If you are just starting out as a drug tester, the best way to do it is to hand the child the cup to pee in, stand with him in the bathroom and turn your back. The earlier you start and the better your relationship, the less the awkwardness.
It will help if you can keep it light while you’re testing. “Oh, I know, this is SO embarrassing. I can hardly stand it myself!” You can do that better when they’re young. It might get a little harder when they’re older, but it is still imperative to be a drug testing parent.
Your older children are especially not going to be excited about this new regime. “Yeah, Mom. Wow, you are so progressive. Yes, please, please let us be a drug testing family. I can hardly wait.”
Their goal will be to make you feel stupid. You can act tentative about drug testing if you want, but that won’t help. Take back the reins. Drive this parenting wagon and gallop it down the road to freedom. Be strong. Take courage from other parents who have finally seen the light after being herded unceremoniously into a very long and very dark tunnel. You do not want to go there.

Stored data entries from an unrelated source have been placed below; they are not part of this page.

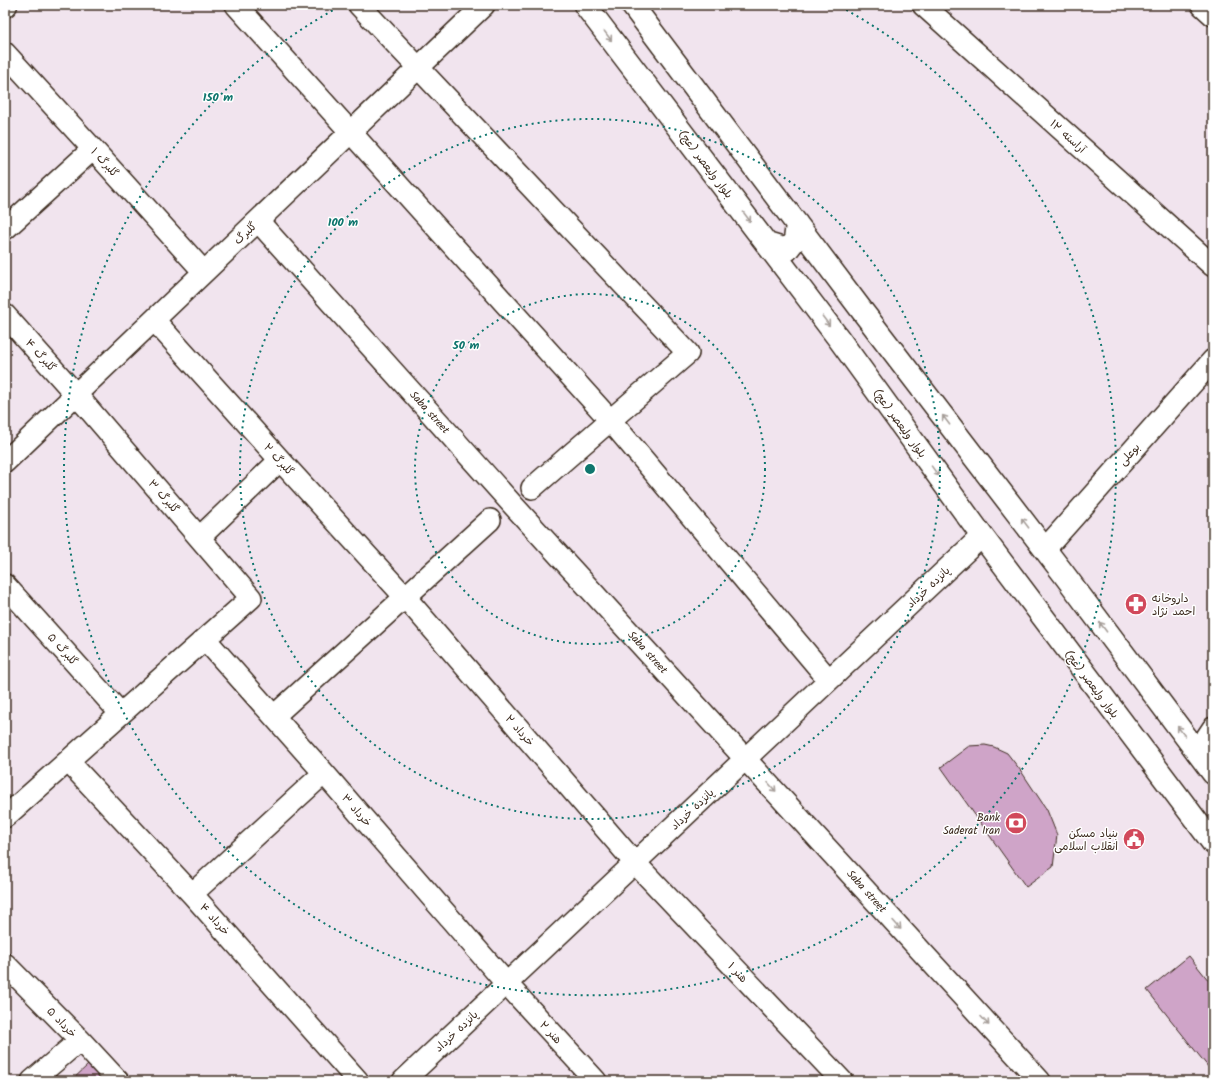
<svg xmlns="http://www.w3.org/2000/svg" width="1218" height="1086" viewBox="0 0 1218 1086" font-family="Kalam,'Playpen Sans Arabic',sans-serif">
<rect width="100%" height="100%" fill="#f1e4ee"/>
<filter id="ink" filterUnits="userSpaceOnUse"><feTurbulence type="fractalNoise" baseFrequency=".025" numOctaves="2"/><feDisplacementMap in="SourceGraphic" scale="8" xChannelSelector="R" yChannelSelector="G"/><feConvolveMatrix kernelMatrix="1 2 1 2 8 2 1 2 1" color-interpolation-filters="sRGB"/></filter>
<g filter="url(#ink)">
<!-- building -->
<path fill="#cfa4c8" stroke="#3b2a1e" d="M985,745l9,2 13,6 14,18 26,39 10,25 -4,32 -27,20 -85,-120 28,-21z
M1189,956l24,30v87l-66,-83z
M89,1064l17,17h-35z"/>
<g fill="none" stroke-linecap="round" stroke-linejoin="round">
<!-- street casing -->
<g stroke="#3b2a1e" stroke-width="24">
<path id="street" d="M236,5l374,415 219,260
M359,5l329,348 -156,135
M923,5l290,261
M1202,5l11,10
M5,53l88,96 111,123
M258,221l254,283 528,577
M5,229l88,-80
M5,315l82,92 164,191 -246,219
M154,320l126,140 125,137 230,266 207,218
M5,462l479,-457
M200,537l80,-77
M1045,549l168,-189
M5,585l116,129
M205,639l119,134 182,210 90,98
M274,716l216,-196
M1197,752l16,-24
M68,761l124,133 166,187
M192,894l132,-121
M5,964l75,76 38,41
M32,1081l48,-41
M403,1081l579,-545"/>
</g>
<!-- secondary casing -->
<g stroke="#3b2a1e" stroke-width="25">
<path id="secondary" d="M585,5l254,334 143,197 231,307
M632,5l231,307 200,261 150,200
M5,6l1,-1
M767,244l20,6 8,-10 2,-16"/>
</g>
<!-- street -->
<use href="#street" stroke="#fff" stroke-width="21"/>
<!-- secondary -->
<use href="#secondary" stroke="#fff" stroke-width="22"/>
</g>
<!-- one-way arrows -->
<defs><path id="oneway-shaft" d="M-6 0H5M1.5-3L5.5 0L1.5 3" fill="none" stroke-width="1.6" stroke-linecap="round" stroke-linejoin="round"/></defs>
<g stroke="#a79f9a">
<use href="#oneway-shaft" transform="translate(608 36) rotate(53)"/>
<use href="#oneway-shaft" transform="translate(747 217) rotate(53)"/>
<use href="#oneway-shaft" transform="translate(826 321) rotate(53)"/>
<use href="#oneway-shaft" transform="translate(946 420) rotate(-127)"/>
<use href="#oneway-shaft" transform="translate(935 471) rotate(54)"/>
<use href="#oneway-shaft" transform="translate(1025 523) rotate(-127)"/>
<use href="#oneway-shaft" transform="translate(1103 627) rotate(-127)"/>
<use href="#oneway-shaft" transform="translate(1181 731) rotate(-127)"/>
<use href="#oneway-shaft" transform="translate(772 787) rotate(48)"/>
<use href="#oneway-shaft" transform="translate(897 925) rotate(48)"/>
<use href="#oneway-shaft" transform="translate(985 1021) rotate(48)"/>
</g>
</g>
<!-- distance rings -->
<g fill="none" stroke="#0f766e" stroke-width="2" stroke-dasharray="2 4">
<circle cx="590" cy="469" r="175"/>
<circle cx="590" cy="469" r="350"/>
<path d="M841 7A526 526 0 1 1 339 7"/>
</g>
<!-- icons -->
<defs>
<g id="pharmacy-disc" transform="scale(1.15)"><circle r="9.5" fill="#d1495b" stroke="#fff"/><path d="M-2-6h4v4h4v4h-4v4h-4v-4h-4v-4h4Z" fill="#fff"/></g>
<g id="bank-disc" transform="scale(1.15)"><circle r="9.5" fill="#d1495b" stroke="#fff"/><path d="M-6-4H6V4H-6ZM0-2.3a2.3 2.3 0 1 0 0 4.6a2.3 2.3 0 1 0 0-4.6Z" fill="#fff"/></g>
<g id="civic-disc" transform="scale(1.15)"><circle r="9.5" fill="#d1495b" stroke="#fff"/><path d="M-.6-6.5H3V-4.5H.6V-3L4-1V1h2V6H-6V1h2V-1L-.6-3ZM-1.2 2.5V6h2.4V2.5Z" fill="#fff"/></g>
</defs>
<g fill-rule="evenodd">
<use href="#pharmacy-disc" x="1136" y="604"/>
<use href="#bank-disc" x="1016" y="823"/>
<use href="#civic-disc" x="1134" y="839"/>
</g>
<g text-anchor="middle" stroke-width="3" stroke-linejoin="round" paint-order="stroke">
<!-- street labels -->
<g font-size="11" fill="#3b2a1e" stroke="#fff">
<text transform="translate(1068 136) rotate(42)" y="4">۱۲ آراسته</text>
<text transform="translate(105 162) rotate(48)" y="4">گلبرگ ۱</text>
<text transform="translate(706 164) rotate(53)" y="4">بلوار ولیعصر (عج)</text>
<text transform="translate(245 233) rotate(-44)" y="4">گلبرگ</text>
<text transform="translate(41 355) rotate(48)" y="4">گلبرگ ۴</text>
<text transform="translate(430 412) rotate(48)" y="4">Saba street</text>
<text transform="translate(900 423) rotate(54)" y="4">بلوار ولیعصر (عج)</text>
<text transform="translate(1129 454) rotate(-48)" y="4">بوعلی</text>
<text transform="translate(279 459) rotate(48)" y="4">گلبرگ ۲</text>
<text transform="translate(164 496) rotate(49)" y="4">گلبرگ ۳</text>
<text transform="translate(928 587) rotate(-43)" y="4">پانزده خرداد</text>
<text transform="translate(63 649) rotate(48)" y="4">گلبرگ ۵</text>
<text transform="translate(648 652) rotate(48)" y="4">Saba street</text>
<text transform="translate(1092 684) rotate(53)" y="4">بلوار ولیعصر (عج)</text>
<text transform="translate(520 730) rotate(49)" y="4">خرداد ۲</text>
<text transform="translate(692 809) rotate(-43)" y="4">پانزده خرداد</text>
<text transform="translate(357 810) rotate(49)" y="4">خرداد ۳</text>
<text transform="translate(867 891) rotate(48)" y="4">Saba street</text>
<text transform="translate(215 919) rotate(48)" y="4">خرداد ۴</text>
<text transform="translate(738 972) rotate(47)" y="4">هنر ۱</text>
<text transform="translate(62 1022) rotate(46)" y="4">خرداد ۵</text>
<text transform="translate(456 1031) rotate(-43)" y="4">پانزده خرداد</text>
<text transform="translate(551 1032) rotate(47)" y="4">هنر ۲</text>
</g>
<!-- poi labels -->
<g font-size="11" fill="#3b2a1e" stroke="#fff" text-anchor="end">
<text x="1152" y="602" text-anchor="start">داروخانه<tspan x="1152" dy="13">احمد نژاد</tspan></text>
<text x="1000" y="821">Bank<tspan x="1000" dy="13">Saderat Iran</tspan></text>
<text x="1118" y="837">بنیاد مسکن<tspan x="1118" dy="13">انقلاب اسلامی</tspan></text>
</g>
</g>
<circle cx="590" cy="469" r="6" fill="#0f766e" stroke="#fff" stroke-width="2"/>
<g font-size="12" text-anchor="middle" font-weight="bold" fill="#0f766e" stroke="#fff" stroke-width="3" stroke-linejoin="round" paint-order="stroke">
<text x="218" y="101">150 m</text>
<text x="343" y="226">100 m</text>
<text x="466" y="349">50 m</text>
</g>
<!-- margin -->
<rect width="1218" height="1086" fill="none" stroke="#fff" stroke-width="20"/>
<rect x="10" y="10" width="1198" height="1066" fill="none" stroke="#3b2a1e" stroke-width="1.5" filter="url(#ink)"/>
</svg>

It is never too late to start a new pattern. They’ll fight you on it, but when you have confidence in yourself and your parenting skills, you won’t cower under their bullying: “Get out of here! I’m not going to pee right here in front of you! What are you thinking? You don’t trust me, do you? Nobody else’s parents do this. This is so lame. You’re crazy. I’m not doing it.”
Like I say, it is a lot better to start when they’re young but it is crucial as they get older.
Drug testing will catch the big stuff like marijuana and heroin and Meth. It will catch pain killers that doctors seem to hand out like M & M’s and the rightful prescriptees like to sell. But it won’t catch everything. You could test your child every day and it wouldn’t protect him against sniffing paint or huffing computer cleaner. So along with the testing, you’ll need to continually educate him after first educating yourself.
Had I known about and used drug testing early, it could have saved our family an exorbitant amount of grief and a wonderful boy’s promising future.
Drug testing is a tool. It gives your child a way out and you a partial report card of their progress. Use it!